First of all, the arm must be able to pick up the egg without dropping it. Secondly, the egg must not break when it is picked up. As a result, there should be a range of forces we can use on the egg.
The design of the arm will consist of two four-bar linkages for the two sides of the gripper, with a piston supplying the force. The head of the gripper will be coated in rubber.
Step 2: Simulation - Check Range of Motion
Now, we have a potential design that we would like to see if it meets our criteria. Here is the design sketched using Autodesk ForceEffect Motion.
To see whether it will pass our one-inch clearance requirement, we can trace the tips of the gripper to see its arc of motion.
Looking at the graph information, we can see that the peak displacement for each side of the gripper is 1.018”, so this design does indeed pass our clearance requirement.

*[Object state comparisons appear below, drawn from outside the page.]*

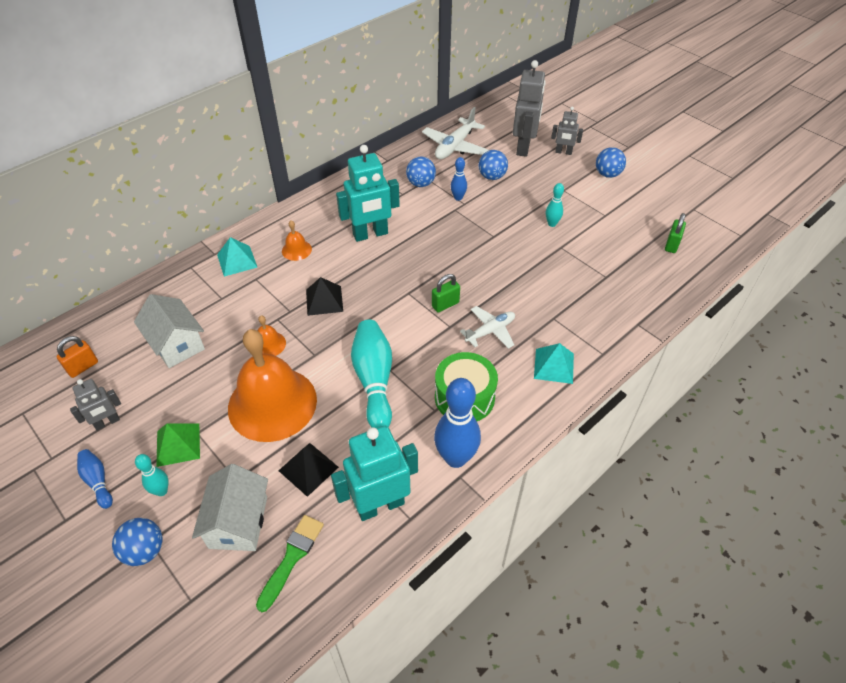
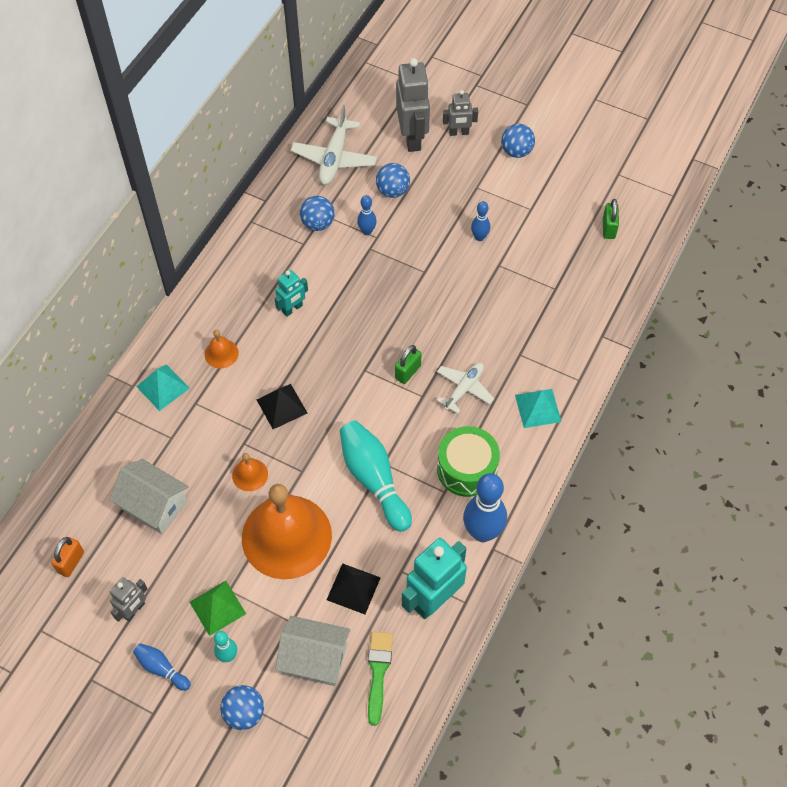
camera: 20 degrees left, 10 degrees up
(238, 522) = (315, 659): white house -> white house turned 60 degrees counterclockwise
(370, 234) = (292, 309): turquoise robot -> turquoise robot, size x0.55
(552, 224) = (479, 237): turquoise bowling pin -> blue bowling pin

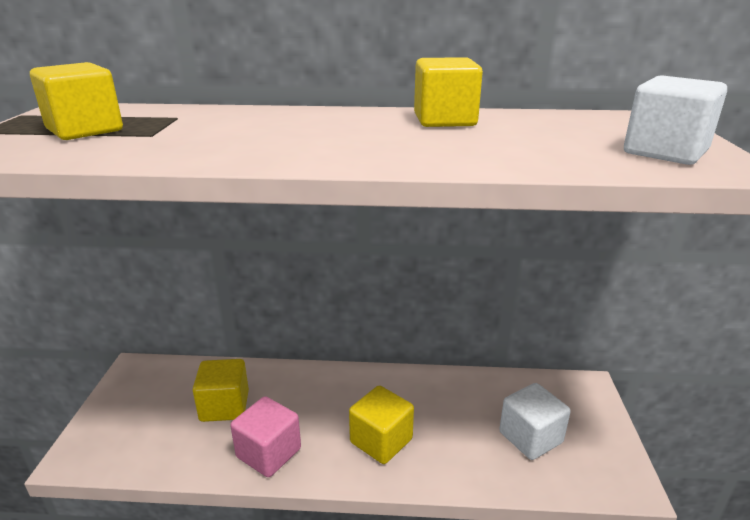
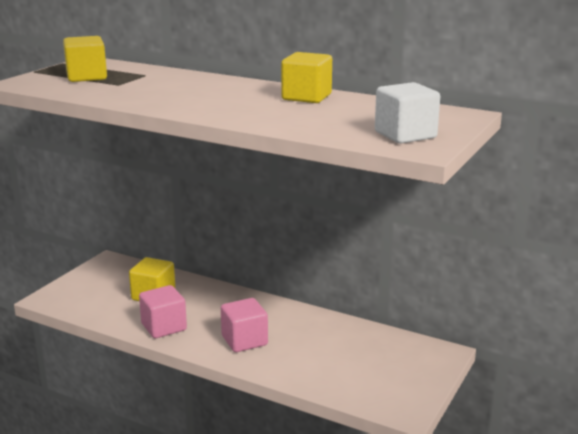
camera: 25 degrees right, 5 degrees down
(381, 441) = (244, 340): yellow cube -> pink cube
(530, 437) = (358, 368): white cube -> none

Step 3: Simulation - Force Range
Now, we need to make sure that we do not crack the egg. To ensure this, we need some parameters. After a quick search, large eggs have an average mass of 57.4g with a breakage force of 43N. Lastly, the coefficient of static friction between a large egg and rubber is .079.
So, the amount of frictional force required is (.0574 kg)*9.8 m / s^2 = .563 N. This corresponds to a total normal force on the egg of (.563 N)/.079 = 7.12 N, or 3.56 N per side of the gripper. Therefore, we must apply a force between 3.56 N and 21.5 N in order to hold the egg without cracking it.
To find what force we can apply to the piston to achieve these forces at the gripper, we now open the same file in Autodesk ForceEffect, another app for your iOS or Android device
From this, we see that for a 10 lb force applied at the piston, approximately 2.8 lb are applied at the gripper to each side of the egg. Since the forces scale proportionately, for a 1N force at each side of the gripper, we will need to apply 3.57 N at the piston. So, we know that we should use a piston that must supply a force between 12.7 and 77 N in order for our design to succeed.